Replicas

Replicas
Starring Keanu Reeves, Alice Eve, Thomas Middleditch, John Ortiz
Directed by Jeffrey Nachmanoff

The Story:
William Foster (Keanu Reeves) is a research neuroscientist who's trying to implant a dead person's consciousness into a robot, but so far has failed to do so, while his boss Jones (John Ortiz) demands results.  While on a weekend getaway with his wife Mona (Alice Eve) and their children Sophie (Emily Alyn Lind), Matt (Emjay Anthony), and Zoe (Aria Leabu), they get involved in a car accident that kills them all except William.  Instead of calling the police, he calls fellow researcher Ed (Thomas Middleditch), and plans to recreate his family's consciousness into human replicas by breeding them in his home until they're fully matured and ready for the consciousness transplant.  Not only do they have to do this in secrecy, but there's only three pods in which they can be re-created, meaning William will have to let one of his loved ones go for good.

The Synopsis:
"Okay.  Alright.  That happened."

Those three basic sentences could easily describe whatever "Replicas" was, but in a humorous twist those are also lines uttered by our reluctant hero (or antihero?  I don't know) in the film.  Yes, after finding out his entire family has been wiped out, and he undergoes a completely untested method to possibly bring 75% of them back, Keanu Reeves' character utters those words after cops visit his house in search of missing batteries from neighbors' cars (he had taken them all to maintain electrical power in his house).  Just that alone should set the tone for a totally offbeat, humorous, and a "so-bad-it's-good" adventure, but the film still manages to take itself so seriously that it doesn't even fall into that category - it's just bad.

Unlike another Keanu Reeves adventure into the science-fiction genre - and to that end I'm talking about the unintentionally hilarious "Johnny Mnemonic" - "Replicas" fails to deliver the science, or the fiction, or any other reason to allow it to be granted a wide release in major theaters instead of just a direct-to-digital release you'd expect pieces of crap like this would do.  The concept itself is so outlandish and nonsensical it doesn't even deserve a half-hour special let alone a full almost-two-hour blowfest, but it somehow magically happened.  After loosing his family, a man decides to clone them and use their consciousness to re-create his family all the while somehow thinking he can maintain secrecy through it all.  That's it, or at least that's what it should've been.
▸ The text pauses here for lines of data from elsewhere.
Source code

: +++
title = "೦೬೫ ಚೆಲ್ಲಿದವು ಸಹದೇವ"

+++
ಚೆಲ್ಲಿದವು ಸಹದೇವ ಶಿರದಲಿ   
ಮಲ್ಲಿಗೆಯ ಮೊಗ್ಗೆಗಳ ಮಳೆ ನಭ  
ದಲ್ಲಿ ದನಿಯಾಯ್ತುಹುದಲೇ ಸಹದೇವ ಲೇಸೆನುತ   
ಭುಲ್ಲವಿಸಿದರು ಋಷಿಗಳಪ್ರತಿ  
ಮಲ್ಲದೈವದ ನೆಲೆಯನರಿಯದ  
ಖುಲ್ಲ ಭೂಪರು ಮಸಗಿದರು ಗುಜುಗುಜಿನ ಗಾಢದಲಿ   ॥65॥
Instead, that's just the tip of the iceberg in this totally plothole driven farce, where scene after scene occurs and you wonder how they hold together, let alone attempt to make any sort of sense.  Taking the likes of "Frankenstein," "Ex Machina" and "Minority Report" and making them into a worse-than-SyFy Original-outing, "Replicas" is easily the strongest contender for the worst film of 2019...and it's only 15 days into the new year.

There's an interesting plot point in the film, where to obtain a person's consciousness...or neuro pathways or something...you have to stick a needle through the person's eye.  I figure the pain of that is only slightly worse than keeping your eyes open for this film.

Maybe if we had Nicolas Cage, it would've been watchable, but Keanu Reeves maintains a stoic performance throughout (even when he looses his family, and he seemingly tries to cry but it looks totally forced) and doesn't allow the audience in on the special joke that must've been going around while making this film, because by no means is it supposed to be serious...right?

At least it seemed like it was nearing its zenith, but then the classic "third act twist because the writers realized too late they wrote themselves into a corner and couldn't get out" event happens, throwing the film into another thirty or so minutes of nonsensical adventure that just elongates your own pain as you're preparing at any moment to gratefully rise from your seat and run out of the theater to hit your head on something hard so you won't remember this film any longer.  Maybe it's appropriate that the director's last name is "Nachmanoff," because man...was he off his rocker when he made this film.

The Summary:
Serving as an odd homage to its own title, "Replicas" is something that you will never see again - as no film would ever replicate such a boneheaded, nonsensical, plothole ridden film.